__Exercise prompt__: Format the data as a Markdown table with the columns Row and Line, from the start through the line that contains "Поэтому обычно предостерегает их от", including that line. Number the rows and skip any blank lines.

____________

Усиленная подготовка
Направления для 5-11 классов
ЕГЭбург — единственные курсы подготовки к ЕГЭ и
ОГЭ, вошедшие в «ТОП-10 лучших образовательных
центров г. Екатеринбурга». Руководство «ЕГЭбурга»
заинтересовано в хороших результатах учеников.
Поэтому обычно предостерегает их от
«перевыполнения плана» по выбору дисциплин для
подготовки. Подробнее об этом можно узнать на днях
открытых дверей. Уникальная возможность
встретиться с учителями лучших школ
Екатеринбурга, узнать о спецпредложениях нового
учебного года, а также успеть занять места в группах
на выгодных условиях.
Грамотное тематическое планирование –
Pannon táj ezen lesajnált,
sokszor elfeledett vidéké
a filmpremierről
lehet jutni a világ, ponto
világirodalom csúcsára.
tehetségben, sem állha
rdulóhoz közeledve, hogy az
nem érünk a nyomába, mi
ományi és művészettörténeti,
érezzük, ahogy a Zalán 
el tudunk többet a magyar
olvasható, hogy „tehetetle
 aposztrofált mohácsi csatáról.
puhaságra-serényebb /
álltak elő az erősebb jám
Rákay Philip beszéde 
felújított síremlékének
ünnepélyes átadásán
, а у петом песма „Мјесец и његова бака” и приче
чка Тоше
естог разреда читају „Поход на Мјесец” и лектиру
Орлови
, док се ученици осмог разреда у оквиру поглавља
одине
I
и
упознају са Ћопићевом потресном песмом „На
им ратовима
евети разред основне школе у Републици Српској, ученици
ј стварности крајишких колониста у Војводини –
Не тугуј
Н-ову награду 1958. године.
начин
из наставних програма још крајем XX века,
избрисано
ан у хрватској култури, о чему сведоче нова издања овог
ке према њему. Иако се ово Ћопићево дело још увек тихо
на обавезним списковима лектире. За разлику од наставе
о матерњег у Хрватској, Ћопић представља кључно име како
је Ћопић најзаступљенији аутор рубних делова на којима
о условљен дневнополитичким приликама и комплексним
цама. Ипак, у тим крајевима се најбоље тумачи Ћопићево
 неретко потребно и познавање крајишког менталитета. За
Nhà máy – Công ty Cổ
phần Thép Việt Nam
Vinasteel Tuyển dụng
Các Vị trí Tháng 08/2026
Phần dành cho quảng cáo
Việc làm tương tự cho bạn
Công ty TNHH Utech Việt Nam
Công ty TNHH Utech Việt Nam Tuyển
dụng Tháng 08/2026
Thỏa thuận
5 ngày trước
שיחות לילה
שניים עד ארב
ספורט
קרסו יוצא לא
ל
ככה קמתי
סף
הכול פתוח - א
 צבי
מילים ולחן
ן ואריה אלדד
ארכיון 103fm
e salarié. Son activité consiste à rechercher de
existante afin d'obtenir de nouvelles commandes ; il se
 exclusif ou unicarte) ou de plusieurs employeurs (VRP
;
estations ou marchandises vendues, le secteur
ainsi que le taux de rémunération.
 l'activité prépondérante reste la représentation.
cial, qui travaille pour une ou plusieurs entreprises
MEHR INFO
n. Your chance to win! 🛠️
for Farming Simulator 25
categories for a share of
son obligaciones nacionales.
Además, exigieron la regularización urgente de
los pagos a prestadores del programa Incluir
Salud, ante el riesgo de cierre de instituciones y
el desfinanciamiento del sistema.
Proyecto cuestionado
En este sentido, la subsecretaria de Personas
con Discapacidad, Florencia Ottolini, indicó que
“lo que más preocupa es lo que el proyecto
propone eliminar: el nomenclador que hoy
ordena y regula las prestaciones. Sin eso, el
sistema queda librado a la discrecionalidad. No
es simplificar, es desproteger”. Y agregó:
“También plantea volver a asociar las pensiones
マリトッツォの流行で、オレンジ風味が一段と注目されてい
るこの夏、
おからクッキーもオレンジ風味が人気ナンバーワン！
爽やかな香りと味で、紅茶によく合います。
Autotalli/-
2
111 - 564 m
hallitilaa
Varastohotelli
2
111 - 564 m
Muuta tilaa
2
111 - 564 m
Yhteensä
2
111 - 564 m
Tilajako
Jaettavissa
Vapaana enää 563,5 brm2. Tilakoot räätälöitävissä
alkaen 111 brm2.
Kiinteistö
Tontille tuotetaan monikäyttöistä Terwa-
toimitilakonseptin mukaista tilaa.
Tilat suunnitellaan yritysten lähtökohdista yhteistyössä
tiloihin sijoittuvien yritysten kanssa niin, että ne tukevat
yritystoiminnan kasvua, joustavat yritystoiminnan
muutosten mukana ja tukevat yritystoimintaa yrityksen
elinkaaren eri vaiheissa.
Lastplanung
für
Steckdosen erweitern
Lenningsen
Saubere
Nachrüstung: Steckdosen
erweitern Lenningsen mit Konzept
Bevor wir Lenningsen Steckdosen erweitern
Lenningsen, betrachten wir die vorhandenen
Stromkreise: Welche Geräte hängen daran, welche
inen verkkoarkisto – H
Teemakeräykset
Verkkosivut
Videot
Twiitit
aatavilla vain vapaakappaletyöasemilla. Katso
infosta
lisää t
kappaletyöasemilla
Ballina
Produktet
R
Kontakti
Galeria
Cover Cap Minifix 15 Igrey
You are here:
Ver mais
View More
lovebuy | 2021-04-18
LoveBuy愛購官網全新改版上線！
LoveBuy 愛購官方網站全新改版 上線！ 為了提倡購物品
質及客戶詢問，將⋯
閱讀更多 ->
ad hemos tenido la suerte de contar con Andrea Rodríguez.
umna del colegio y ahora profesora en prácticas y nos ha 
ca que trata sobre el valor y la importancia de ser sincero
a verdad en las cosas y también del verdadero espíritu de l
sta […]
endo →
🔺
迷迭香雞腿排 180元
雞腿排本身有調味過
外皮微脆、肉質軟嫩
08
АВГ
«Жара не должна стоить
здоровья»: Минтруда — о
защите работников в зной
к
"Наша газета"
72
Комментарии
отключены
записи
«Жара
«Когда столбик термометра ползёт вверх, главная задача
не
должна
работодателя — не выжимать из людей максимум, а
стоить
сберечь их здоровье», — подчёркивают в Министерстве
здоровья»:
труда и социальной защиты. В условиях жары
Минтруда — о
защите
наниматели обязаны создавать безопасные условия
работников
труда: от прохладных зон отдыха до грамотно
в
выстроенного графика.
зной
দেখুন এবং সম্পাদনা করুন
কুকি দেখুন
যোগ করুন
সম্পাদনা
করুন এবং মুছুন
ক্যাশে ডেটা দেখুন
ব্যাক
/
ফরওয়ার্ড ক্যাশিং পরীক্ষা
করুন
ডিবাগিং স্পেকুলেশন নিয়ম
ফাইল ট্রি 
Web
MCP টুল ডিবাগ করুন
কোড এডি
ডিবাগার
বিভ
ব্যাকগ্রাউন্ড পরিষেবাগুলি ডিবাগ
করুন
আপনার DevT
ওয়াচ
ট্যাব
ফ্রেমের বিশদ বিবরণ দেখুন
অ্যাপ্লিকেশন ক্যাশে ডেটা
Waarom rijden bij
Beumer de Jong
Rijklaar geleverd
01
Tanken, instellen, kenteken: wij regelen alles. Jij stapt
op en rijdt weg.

____________

__Exercise solution__:
| Row | Line |
|---|---|
| 1 | Усиленная подготовка |
| 2 | Направления для 5-11 классов |
| 3 | ЕГЭбург — единственные курсы подготовки к ЕГЭ и |
| 4 | ОГЭ, вошедшие в «ТОП-10 лучших образовательных |
| 5 | центров г. Екатеринбурга». Руководство «ЕГЭбурга» |
| 6 | заинтересовано в хороших результатах учеников. |
| 7 | Поэтому обычно предостерегает их от |